• _Your assignment_: Output all the data exactly. Pictures do not belong in the copy.

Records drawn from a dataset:
════════════════════
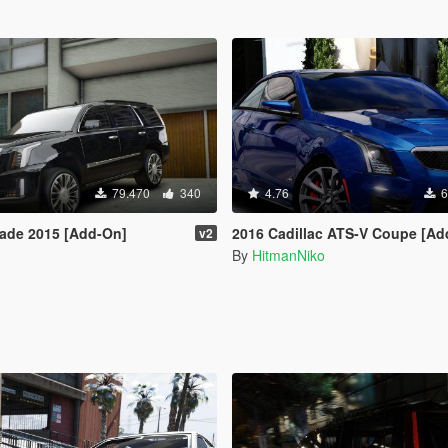
79.470
340
4.76
6
lade 2015 [Add-On]
2016 Cadillac ATS-V Coupe [Add-
v2
By
HitmanNiko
════════════════════
• _Response to the task_:
79.470
340
4.76
6
lade 2015 [Add-On]
2016 Cadillac ATS-V Coupe [Add-
v2
By
HitmanNiko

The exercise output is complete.